Enquanto o método de Chorleywood gera pães rapidamente, a fermentação natural segue o caminho oposto: um processo lento que envolve mistura, sova, repouso da massa e fermentações sucessivas. A massa pode crescer por uma noite na geladeira, o que aprimora o sabor. Esse método pode levar até 36 horas, com ingredientes básicos — farinha, sal, água e um iniciador natural de leveduras e bactérias — e proporciona benefícios à saúde, como digestão facilitada, melhor absorção de nutrientes e controle do açúcar no sangue.


Pães comerciais com levedura também trazem benefícios, especialmente quando fortificados. Estudos apontam que o pão de fermentação natural pode prolongar a saciedade, ainda que os efeitos variem entre pessoas. No entanto, muitos pães produzidos pelo método de Chorleywood são considerados ultraprocessados, devido a aditivos como emulsificantes. Em alguns países, ainda se usa bromato de potássio — um aditivo com potencial carcinogênico. Uma dica prática é evitar pães com cinco ou mais ingredientes e substâncias não reconhecíveis na cozinha.


Grande parte dos pães de supermercado é industrial e contém aditivos que aceleram a produção e substituem nutrientes. Esses produtos representam cerca de 11% da alimentação comum e dietas ricas em ultraprocessados estão ligadas a diversos problemas de saúde. Ainda assim, pesquisadores recomendam cautela na generalização da categoria. Uma escolha mais saudável é buscar pães com menos aditivos e, se possível, preferir os integrais aos brancos.
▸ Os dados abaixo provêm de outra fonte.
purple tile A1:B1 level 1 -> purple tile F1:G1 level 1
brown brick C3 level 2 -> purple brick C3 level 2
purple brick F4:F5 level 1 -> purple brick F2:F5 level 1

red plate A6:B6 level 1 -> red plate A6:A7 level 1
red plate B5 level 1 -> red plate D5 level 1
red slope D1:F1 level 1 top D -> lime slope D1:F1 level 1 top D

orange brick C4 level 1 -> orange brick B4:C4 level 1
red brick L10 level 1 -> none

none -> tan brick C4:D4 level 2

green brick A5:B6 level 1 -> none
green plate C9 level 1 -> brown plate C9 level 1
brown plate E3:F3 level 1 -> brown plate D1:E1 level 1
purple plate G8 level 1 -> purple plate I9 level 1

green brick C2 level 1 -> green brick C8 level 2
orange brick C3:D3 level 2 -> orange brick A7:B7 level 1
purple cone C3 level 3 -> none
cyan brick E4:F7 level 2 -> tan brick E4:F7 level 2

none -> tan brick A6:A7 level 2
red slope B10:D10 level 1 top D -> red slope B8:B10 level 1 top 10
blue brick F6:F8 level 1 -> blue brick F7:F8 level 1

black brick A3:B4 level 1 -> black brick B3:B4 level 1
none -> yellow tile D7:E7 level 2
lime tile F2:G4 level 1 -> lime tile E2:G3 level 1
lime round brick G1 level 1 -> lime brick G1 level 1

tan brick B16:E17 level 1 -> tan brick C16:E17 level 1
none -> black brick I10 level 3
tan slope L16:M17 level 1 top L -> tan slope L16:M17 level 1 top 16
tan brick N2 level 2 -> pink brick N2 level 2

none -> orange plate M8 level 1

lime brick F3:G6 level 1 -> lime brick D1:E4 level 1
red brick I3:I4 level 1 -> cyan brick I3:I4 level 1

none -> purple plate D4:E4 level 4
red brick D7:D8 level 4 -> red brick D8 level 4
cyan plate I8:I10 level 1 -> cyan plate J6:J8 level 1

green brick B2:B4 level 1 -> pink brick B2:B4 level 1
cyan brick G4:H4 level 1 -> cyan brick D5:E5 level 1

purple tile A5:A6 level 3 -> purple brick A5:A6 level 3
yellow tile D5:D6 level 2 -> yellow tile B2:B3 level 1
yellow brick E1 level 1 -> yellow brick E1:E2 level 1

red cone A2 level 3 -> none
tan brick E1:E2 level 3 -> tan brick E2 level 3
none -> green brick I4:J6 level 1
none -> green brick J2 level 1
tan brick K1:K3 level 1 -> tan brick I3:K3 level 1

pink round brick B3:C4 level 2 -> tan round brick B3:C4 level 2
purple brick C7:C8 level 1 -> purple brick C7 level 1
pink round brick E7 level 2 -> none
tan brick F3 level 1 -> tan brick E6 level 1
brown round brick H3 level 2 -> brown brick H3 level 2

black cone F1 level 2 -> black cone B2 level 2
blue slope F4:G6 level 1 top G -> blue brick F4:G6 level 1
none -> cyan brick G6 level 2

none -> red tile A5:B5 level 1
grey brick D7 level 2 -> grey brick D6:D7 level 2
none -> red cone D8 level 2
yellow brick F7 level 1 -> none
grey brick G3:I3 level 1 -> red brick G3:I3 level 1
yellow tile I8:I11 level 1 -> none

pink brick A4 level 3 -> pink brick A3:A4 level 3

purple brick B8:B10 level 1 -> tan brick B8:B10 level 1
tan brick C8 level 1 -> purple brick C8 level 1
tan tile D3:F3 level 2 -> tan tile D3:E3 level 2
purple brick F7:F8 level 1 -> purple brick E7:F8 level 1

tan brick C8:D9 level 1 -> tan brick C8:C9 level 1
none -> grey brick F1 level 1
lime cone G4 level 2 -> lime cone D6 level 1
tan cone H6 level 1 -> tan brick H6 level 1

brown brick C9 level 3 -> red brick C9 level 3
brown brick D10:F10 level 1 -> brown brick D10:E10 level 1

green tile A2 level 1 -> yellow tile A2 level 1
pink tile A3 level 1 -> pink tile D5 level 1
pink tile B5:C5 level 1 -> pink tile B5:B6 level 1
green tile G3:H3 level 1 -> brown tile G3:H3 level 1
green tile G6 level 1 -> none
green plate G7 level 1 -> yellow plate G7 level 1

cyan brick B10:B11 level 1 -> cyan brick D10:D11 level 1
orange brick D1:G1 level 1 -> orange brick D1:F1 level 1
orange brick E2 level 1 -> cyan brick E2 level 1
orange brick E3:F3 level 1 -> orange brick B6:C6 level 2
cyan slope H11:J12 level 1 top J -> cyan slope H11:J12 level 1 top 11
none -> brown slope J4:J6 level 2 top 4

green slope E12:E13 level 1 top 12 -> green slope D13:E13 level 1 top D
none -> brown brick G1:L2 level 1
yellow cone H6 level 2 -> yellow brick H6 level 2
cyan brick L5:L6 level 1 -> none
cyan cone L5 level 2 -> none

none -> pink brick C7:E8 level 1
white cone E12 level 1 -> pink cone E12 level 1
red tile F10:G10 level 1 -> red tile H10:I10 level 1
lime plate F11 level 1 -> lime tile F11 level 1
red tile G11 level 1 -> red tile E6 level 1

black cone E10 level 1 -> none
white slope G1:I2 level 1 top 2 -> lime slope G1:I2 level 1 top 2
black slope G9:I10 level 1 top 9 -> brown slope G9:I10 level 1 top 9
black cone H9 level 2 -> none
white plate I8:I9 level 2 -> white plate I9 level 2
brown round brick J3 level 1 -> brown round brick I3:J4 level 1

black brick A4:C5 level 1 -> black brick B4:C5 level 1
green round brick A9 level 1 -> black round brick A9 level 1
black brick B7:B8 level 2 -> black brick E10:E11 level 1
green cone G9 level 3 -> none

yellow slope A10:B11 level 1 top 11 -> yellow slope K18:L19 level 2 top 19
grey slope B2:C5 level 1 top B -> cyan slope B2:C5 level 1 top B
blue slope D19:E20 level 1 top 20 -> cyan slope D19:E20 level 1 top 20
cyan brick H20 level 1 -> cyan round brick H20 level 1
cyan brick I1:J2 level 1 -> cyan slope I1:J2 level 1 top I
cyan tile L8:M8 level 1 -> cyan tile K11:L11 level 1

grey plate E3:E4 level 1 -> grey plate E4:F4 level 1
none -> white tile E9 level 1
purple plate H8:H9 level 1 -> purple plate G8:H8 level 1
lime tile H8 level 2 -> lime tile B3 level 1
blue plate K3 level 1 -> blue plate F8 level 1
A nutricionista Jenna Hope destaca que os tipos de pão oferecem benefícios diferentes: integrais com sementes têm mais fibras e gorduras saudáveis. O pão integral conserva o gérmen, o pericarpo e o endosperma do trigo, preservando vitaminas, minerais e polifenóis. Em contraste, a farinha branca retira essas partes. O consumo de pão integral reduz o risco de doenças cardíacas e câncer, melhora a microbiota intestinal e favorece o controle glicêmico. Estudos mostram que pessoas que consomem grãos integrais regularmente apresentam menor índice de massa corporal.


É importante observar que nem todo pão escuro ou com sementes é realmente integral. Mesmo que o pão branco seja ainda o mais consumido, pesquisas buscam desenvolver versões integrais com sabor e textura de pão branco, utilizando grãos como sorgo, milheto, quinoa, ervilhas e grão-de-bico. O objetivo é aliar valor nutricional à aceitação do público. Um protótipo já foi testado com sucesso, mas ainda levará cerca de dois anos para chegar ao mercado.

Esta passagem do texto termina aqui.